Sun shines, but making hay yet to pick up

The deadline to meet the mandatory solar purchase obligation is December.

April 11, 2013 03:59 pm | Updated November 16, 2021 09:50 pm IST - COIMBATORE:

Mohan Doss, Trustee, SSVM Institutions, explains to students the working ofsolar water heaters installed at Shree Sarasswathi Vidyaah Mandheer Schoolat Mettupalayam. Photo: R. Sairam

Mohan Doss, Trustee, SSVM Institutions, explains to students the working ofsolar water heaters installed at Shree Sarasswathi Vidyaah Mandheer Schoolat Mettupalayam. Photo: R. Sairam

With just eight months left to meet the December deadline to meet the mandatory solar purchase obligation, as ordered by the Tamil Nadu Electricity Regulatory Commission, lack of clarity on implementing it is haunting the stakeholders involved, including the Tangedco.

Many consumers, especially schools and colleges, however, have started tapping the sun in a small way.

According to the order dated March 7, 2013, solar purchase obligation of 3 per cent till December 2013 is applicable to industries (High Tension consumers), special economic zones, industries that have assured uninterrupted power supply, Information Technology parks, telecom towers, colleges, residential schools, Low Tension (LT) commercial connections, and buildings with more than 20,000 sq m built-up area. The obligation will go up to 6 per cent from January 2014.

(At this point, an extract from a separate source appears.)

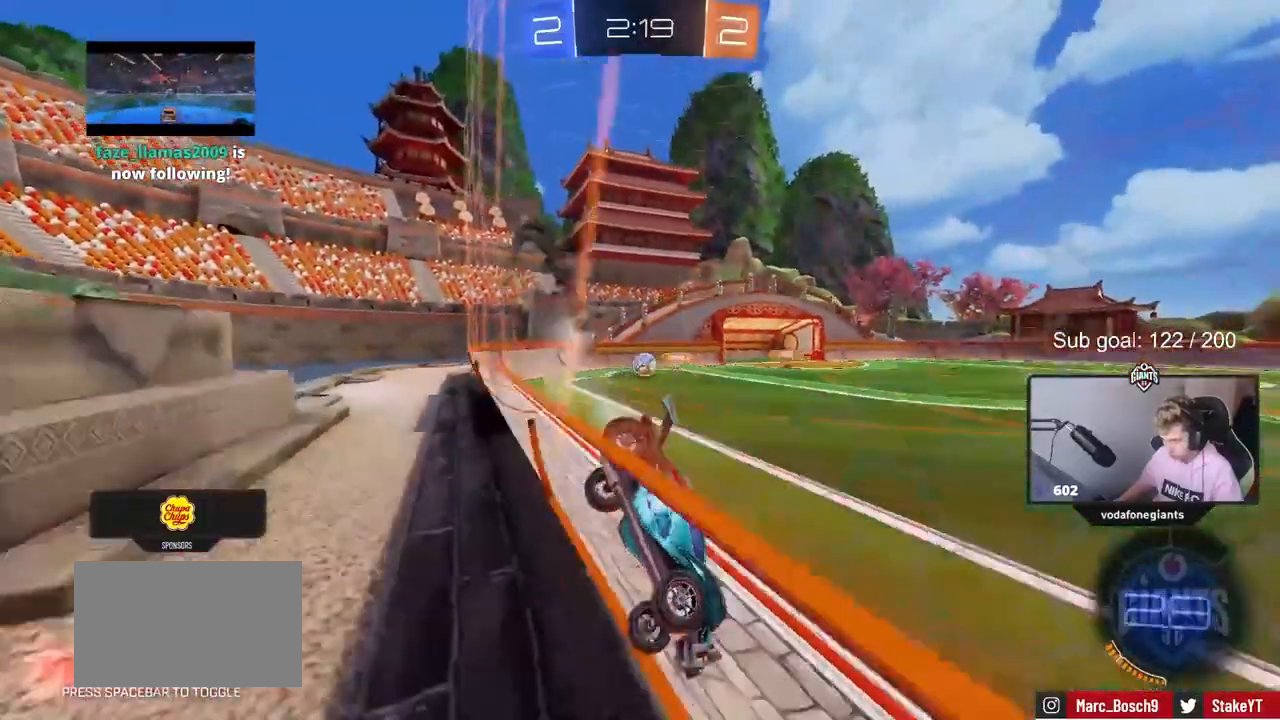
{"keys": ["d", "w"], "mouse": ["left"], "events": [[233, "d", "down"]]}
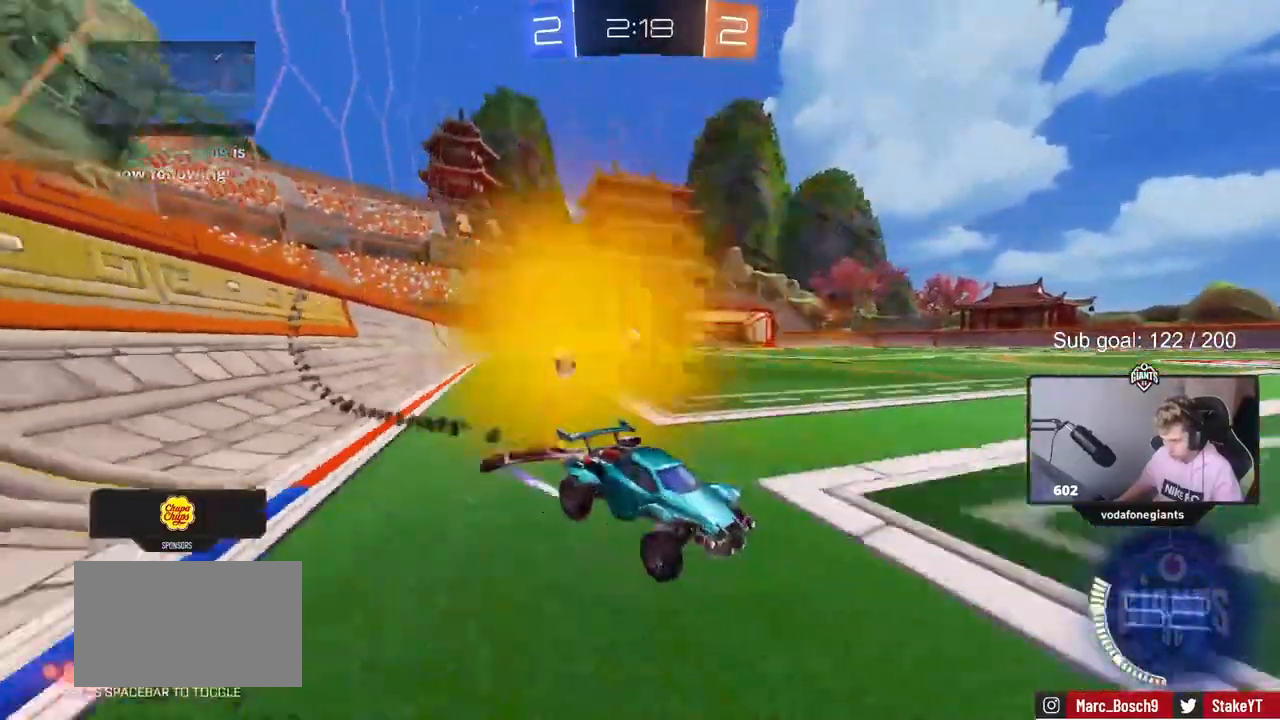
{"keys": ["w"], "mouse": [], "events": [[117, "d", "up"], [167, "mouse_left", "up"]]}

The consumers have the options of generating the solar energy required according to the obligation through captive facilities in the States, buy the required power from third party developers of solar power projects in the State, purchase it from Tangedco at the solar tariff or meet the obligation through purchase of renewable energy certificate.

“We have not yet received the working instructions to implement the solar purchase obligation. We need clear details on how to implement it and how to proceed. All information related to implementing it is expected soon,” a senior official of Tangedco here told The Hindu on Wednesday.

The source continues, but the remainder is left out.